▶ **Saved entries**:

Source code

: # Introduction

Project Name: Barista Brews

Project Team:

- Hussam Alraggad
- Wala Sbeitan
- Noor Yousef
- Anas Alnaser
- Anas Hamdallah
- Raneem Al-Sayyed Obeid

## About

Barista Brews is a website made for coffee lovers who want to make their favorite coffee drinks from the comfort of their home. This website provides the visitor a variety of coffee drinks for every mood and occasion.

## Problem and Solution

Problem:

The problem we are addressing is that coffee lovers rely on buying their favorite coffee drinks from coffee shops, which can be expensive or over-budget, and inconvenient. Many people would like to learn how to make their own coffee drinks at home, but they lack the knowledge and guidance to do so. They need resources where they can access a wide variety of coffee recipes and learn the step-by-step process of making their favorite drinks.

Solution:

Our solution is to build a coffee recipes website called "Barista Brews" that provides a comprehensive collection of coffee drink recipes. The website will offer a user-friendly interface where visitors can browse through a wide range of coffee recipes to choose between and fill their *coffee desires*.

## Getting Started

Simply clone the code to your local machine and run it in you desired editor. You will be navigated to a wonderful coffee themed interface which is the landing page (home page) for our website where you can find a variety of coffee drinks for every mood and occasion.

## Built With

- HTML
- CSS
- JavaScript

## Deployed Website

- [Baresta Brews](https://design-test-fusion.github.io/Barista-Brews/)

==

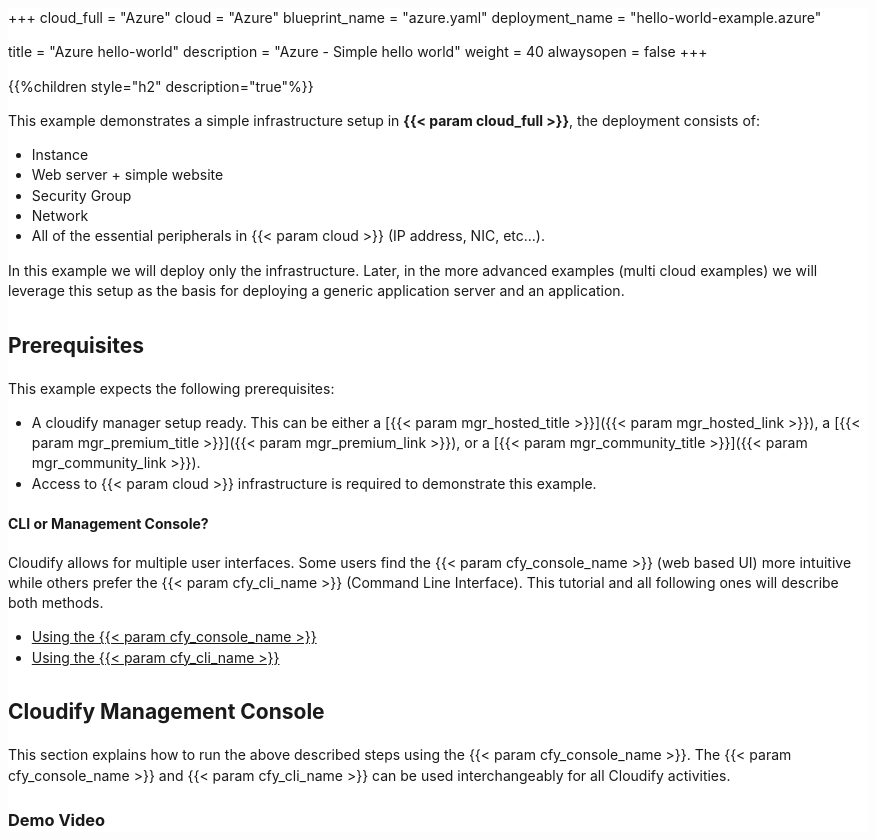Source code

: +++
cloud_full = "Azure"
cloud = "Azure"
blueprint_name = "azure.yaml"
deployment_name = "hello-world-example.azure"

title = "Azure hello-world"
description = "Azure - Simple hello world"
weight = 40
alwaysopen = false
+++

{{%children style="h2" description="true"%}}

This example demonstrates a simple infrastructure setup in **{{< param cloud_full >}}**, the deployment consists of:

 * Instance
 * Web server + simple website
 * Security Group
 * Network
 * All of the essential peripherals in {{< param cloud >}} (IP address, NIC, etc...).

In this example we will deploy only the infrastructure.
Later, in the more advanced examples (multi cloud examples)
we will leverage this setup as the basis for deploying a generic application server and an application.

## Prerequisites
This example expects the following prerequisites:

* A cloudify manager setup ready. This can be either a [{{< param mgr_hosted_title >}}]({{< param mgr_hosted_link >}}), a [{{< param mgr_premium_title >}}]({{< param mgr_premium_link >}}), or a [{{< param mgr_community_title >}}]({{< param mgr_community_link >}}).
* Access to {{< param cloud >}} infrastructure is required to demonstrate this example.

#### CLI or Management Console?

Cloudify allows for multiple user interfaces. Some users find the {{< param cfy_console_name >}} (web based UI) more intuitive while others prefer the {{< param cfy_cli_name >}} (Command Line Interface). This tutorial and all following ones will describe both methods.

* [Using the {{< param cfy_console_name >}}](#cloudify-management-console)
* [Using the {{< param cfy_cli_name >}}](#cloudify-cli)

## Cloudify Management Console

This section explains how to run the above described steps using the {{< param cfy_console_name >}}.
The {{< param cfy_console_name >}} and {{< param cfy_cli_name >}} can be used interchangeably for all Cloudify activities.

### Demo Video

▶ **Aim of the exercise**:
Rewrite the part that opens with the line containing "## Prerequisites" and closes with the line containing "#### CLI or Management Console?", substituting "environment" for "infrastructure" and leaving everything else unchanged.

▶ **Expected output**:
## Prerequisites
This example expects the following prerequisites:

* A cloudify manager setup ready. This can be either a [{{< param mgr_hosted_title >}}]({{< param mgr_hosted_link >}}), a [{{< param mgr_premium_title >}}]({{< param mgr_premium_link >}}), or a [{{< param mgr_community_title >}}]({{< param mgr_community_link >}}).
* Access to {{< param cloud >}} environment is required to demonstrate this example.

#### CLI or Management Console?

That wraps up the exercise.